L'usure des produits en plastique libère des particules en plastique petites à presque invisibles, ce qui pourrait avoir un impact sur la santé des gens lorsqu'il est consommé ou inhalé. Pour rendre ces particules biodégradables, les chercheurs ont créé des plastiques à partir d'amidon végétal au lieu du pétrole.
Une première étude publiée dans le Journal of Agricultural and Food Chemistry montre comment les animaux consommant des particules à partir de ce matériau alternatif ont développé des problèmes de santé tels que les dommages hépatiques et les déséquilibres des microbiomes intestinaux.
« Les plastiques à base d'amidon biodégradables peuvent ne pas être aussi sûrs et favorisant la santé que l'origine », explique Yongfeng Deng, l'auteur correspondant de l'étude.
Les microplastiques (pièces en plastique de moins de 5 millimètres de large) entrent dans les corps humains grâce à des approvisionnements, des aliments et des boissons contaminés – et même des perfusions IV.
Les scientifiques ont lié les particules en plastique dans la circulation sanguine et les tissus à divers risques pour la santé. Par exemple, une étude a révélé que les personnes atteintes d'une maladie inflammatoire de l'intestin ont plus de microplastiques dans leurs excréments. Les plastiques biodégradables ont été présentés comme une alternative plus sûre et plus respectueuse de l'environnement aux plastiques traditionnels à base de pétrole.
L'un des types les plus courants vient de l'amidon, un glucides trouvés dans les pommes de terre, le riz et le blé. Cependant, il y a un manque d'informations sur la façon dont les plastiques biodégradables basés sur l'amidon affectent le corps. Une équipe de chercheurs dirigée par Deng a abordé ce problème en explorant ces effets dans les essais animaux.
Les chercheurs ont comparé trois groupes de cinq souris: un groupe consommant du chow normal et deux groupes consommant des aliments imprégnés de microplastiques à base d'amidon. Les doses (faibles et élevées) ont été calculées et mises à l'échelle à partir de ce qu'un humain moyen devrait consommer quotidiennement.
Ils ont nourri les souris pendant trois mois, puis ont évalué les tissus organiques des animaux, les fonctions métaboliques et la diversité du microbiote intestinal. Les souris exposées aux particules en plastique à base d'amidon avaient:
- Plusieurs organes endommagés, y compris le foie et les ovaires, avec des dommages plus prononcés dans le groupe à forte dose. Cependant, les souris mangeant du chow normal ont montré des biopsies de tissu organique normales.
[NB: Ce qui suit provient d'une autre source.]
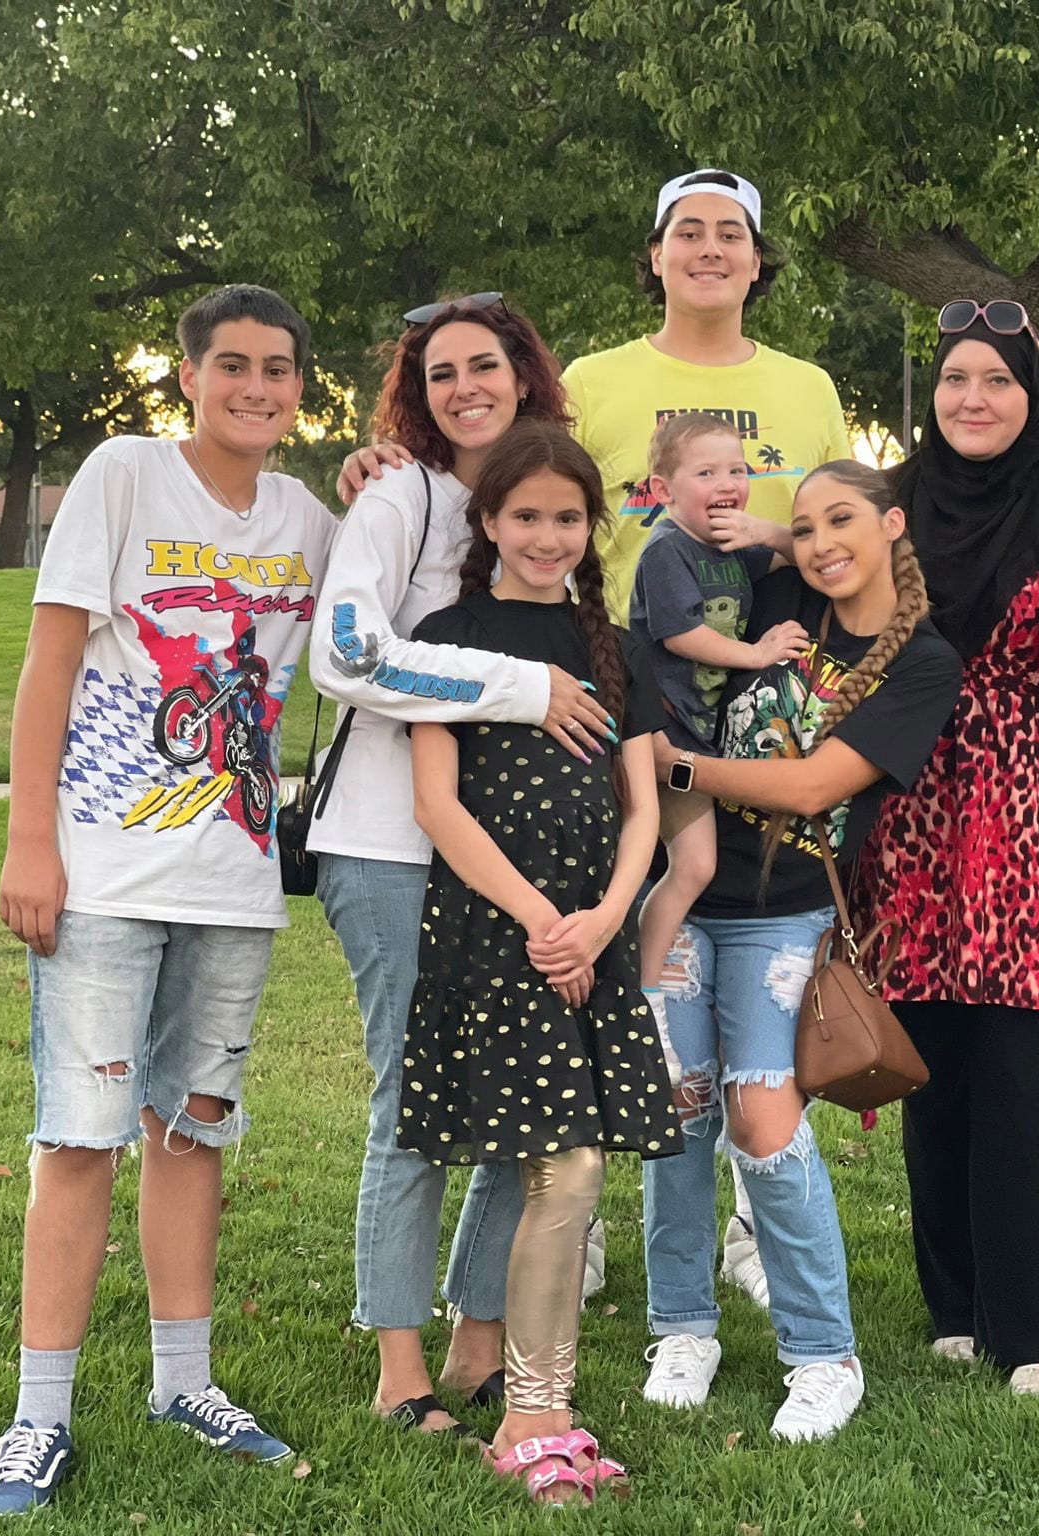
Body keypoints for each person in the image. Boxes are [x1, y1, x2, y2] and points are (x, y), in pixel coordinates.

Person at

- Altération de la gestion du glucose, y compris une anomalie significative dans les triglycérides (un type de graisse) et des perturbations des biomarqueurs moléculaires associés au métabolisme du glucose et des lipides, par rapport aux souris nourris normales.
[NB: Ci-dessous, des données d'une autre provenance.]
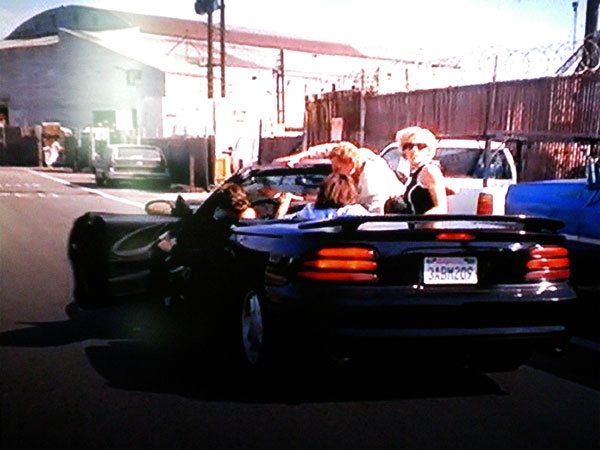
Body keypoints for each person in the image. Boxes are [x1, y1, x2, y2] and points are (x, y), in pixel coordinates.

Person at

- Des voies génétiques dérégulées et des déséquilibres spécifiques du microbiote intestinal, qui, selon les chercheurs, pourraient modifier les rythmes circadiens des animaux consommant des animaux.
« Une exposition prolongée à faible dose aux microplastiques à base d'amidon peut entraîner un large éventail d'impacts sur la santé, en particulier la perturbation des rythmes circadiens et la perturbation du métabolisme du glucose et des lipides », explique Deng.
Cependant, les chercheurs reconnaissent que, comme c'est l'une des premières études examinant les impacts de la consommation de microplastiques à base d'amidon, des recherches supplémentaires sont nécessaires pour comprendre comment ces particules biodégradables se décomposent dans le corps.